Fri, March 31, 10:30am to 12:00pm, The Drake Hotel, Huron

Abstract

This paper derives from a dissertation chapter. The broader project uses cotton, the world’s first global industrial commodity, as an analytical lens into the environmental history of capitalism. It injects a material and environmental perspective into a field of study that has enjoyed renewed scholarly interest since the onset of the most recent American economic recession. The dissertation argues that the industrialization of cotton textile production created a transnational ecology linking urban “shock cities” such as Manchester and its surrounding complex of cotton towns with rural environments oceans away from it that was increasingly conditioned by the imperatives of industrial capitalism.

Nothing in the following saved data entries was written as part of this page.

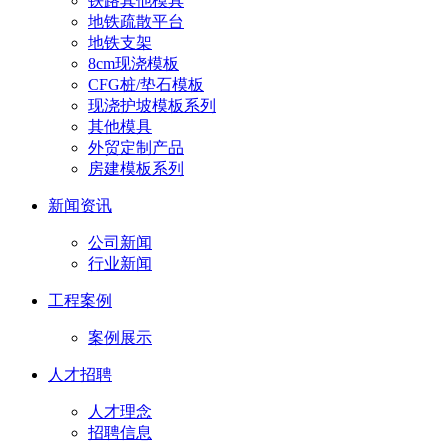
铁路其他模具
地铁疏散平台
地铁支架
8cm现浇模板
CFG桩/垫石模板
现浇护坡模板系列
其他模具
外贸定制产品
房建模板系列
新闻资讯
公司新闻
行业新闻
工程案例
案例展示
人才招聘
人才理念
招聘信息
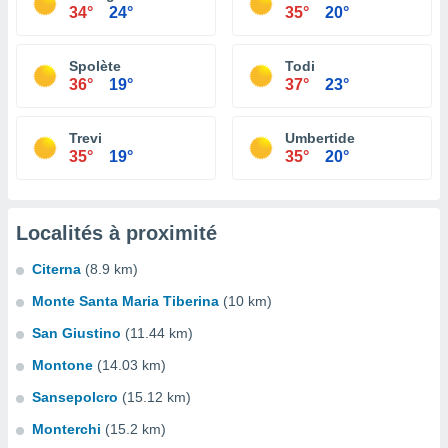
34°
24°
35°
20°
Spolète
Todi
36°
19°
37°
23°
Trevi
Umbertide
35°
19°
35°
20°
Localités à proximité
Citerna
(8.9 km)
Monte Santa Maria Tiberina
(10 km)
San Giustino
(11.44 km)
Montone
(14.03 km)
Sansepolcro
(15.12 km)
Monterchi
(15.2 km)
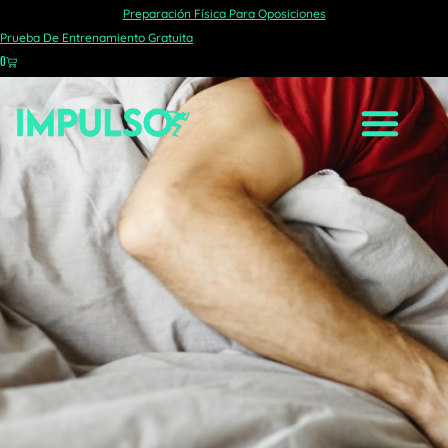
Preparación Física Para Oposiciones
ENTRENAMIENTOS?
Prueba De Entrenamiento Gratuita
0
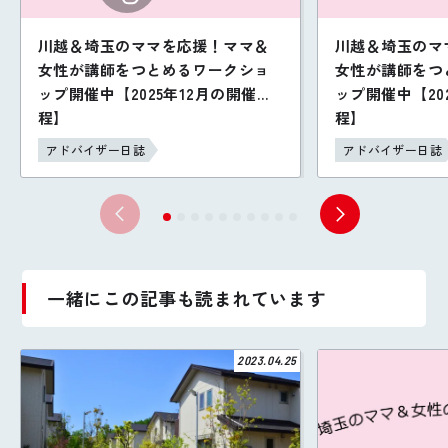
川越＆埼玉のママを応援！ママ＆
川越＆埼玉のマ
女性が講師をつとめるワークショ
女性が講師をつ
ップ開催中【2025年12月の開催日
ップ開催中【20
程】
程】
アドバイザー日誌
アドバイザー日誌
一緒にこの記事も読まれています
2023.04.25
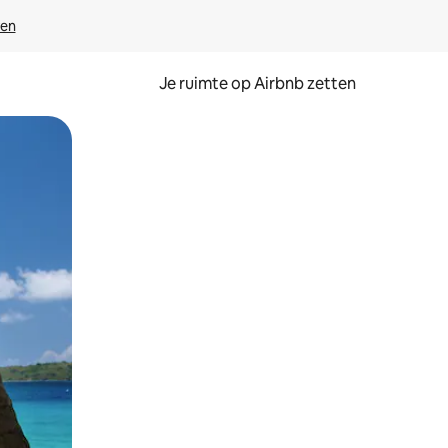
ven
Je ruimte op Airbnb zetten
ken of swipen.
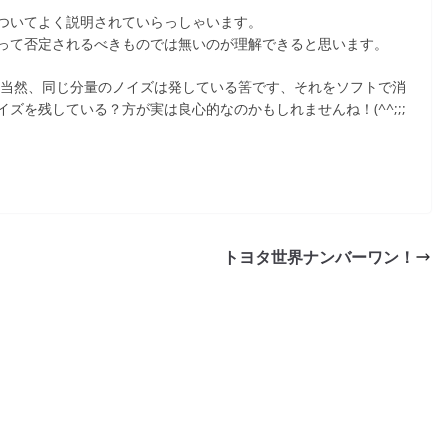
ついてよく説明されていらっしゃいます。
言って否定されるべきものでは無いのが理解できると思います。
メは当然、同じ分量のノイズは発している筈です、それをソフトで消
イズを残している？方が実は良心的なのかもしれませんね！(^^;;;
トヨタ世界ナンバーワン！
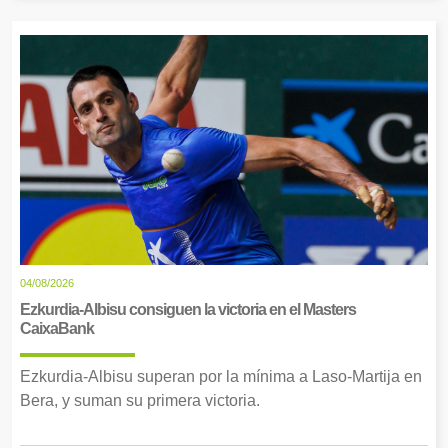
04/08/2026
Ezkurdia-Albisu consiguen la victoria en el Masters
CaixaBank
Ezkurdia-Albisu superan por la mínima a Laso-Martija en
Bera, y suman su primera victoria.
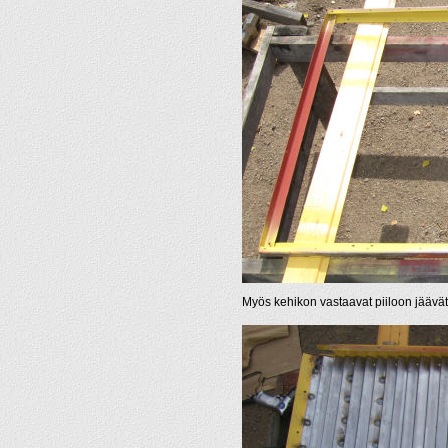
Myös kehikon vastaavat piiloon jäävät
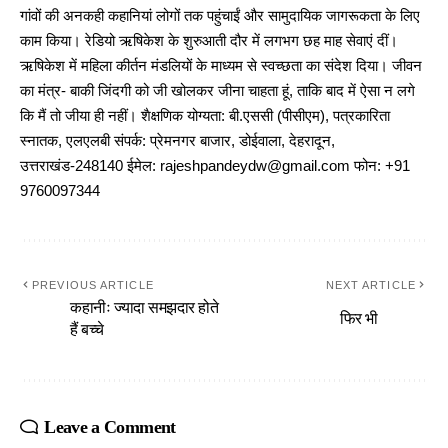
गांवों की अनकही कहानियां लोगों तक पहुंचाईं और सामुदायिक जागरूकता के लिए
काम किया। रेडियो ऋषिकेश के शुरुआती दौर में लगभग छह माह सेवाएं दीं।
ऋषिकेश में महिला कीर्तन मंडलियों के माध्यम से स्वच्छता का संदेश दिया। जीवन
का मंत्र- बाकी जिंदगी को जी खोलकर जीना चाहता हूं, ताकि बाद में ऐसा न लगे
कि मैं तो जीया ही नहीं। शैक्षणिक योग्यता: बी.एससी (पीसीएम), पत्रकारिता
स्नातक, एलएलबी संपर्क: प्रेमनगर बाजार, डोईवाला, देहरादून,
उत्तराखंड-248140 ईमेल: rajeshpandeydw@gmail.com फोन: +91
9760097344
PREVIOUS ARTICLE
NEXT ARTICLE
कहानीः ज्यादा समझदार होते
फिर भी
हैं बच्चे
Leave a Comment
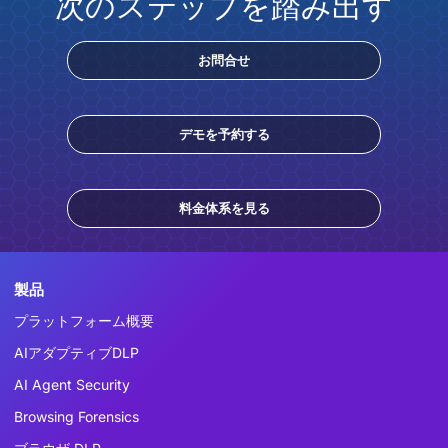
次のステップを踏み出す
お問合せ
デモを予約する
料金体系を見る
製品
プラットフォーム概要
AIアダプティブDLP
AI Agent Security
Browsing Forensics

“Cotton and the Ecology of Industrial Capitalism in the Indo-Atlantic” examines environmental change associated with industrial cotton production in the global countryside and the emerging urban industrial core between the end of the Napoleonic Wars, the expansion of cotton-driven settler colonialism in the American Southwest, and the widespread adoption of steam powered spinning and, later, weaving in Lancashire. Mutually-reinforcing environmental change based on the imperatives of industrial cotton production facilitated an expansion of slavery and cotton monoculture in the Deep South and the industrial ecology of Lancashire within environmental constraints. The frontier plantation, the factory, and the ecological network linking these otherwise unrelated environments emerged as definitive spaces of industrial capitalism. Meanwhile, British merchants, the East India Company, and manufacturers sought with marginal success to recast the relationships between capital, land, and labor in the Indian countryside based in part on the American model in order to improve cotton resource security. This was increasingly important to the social metabolism of urban industrial regions such as Lancashire. While the Indian smallholder’s resilience to European capital and the coercion embedded within it frustrated these efforts, Lancashire’s textile producers drove India’s once prosperous weaving class out of business and into the fields.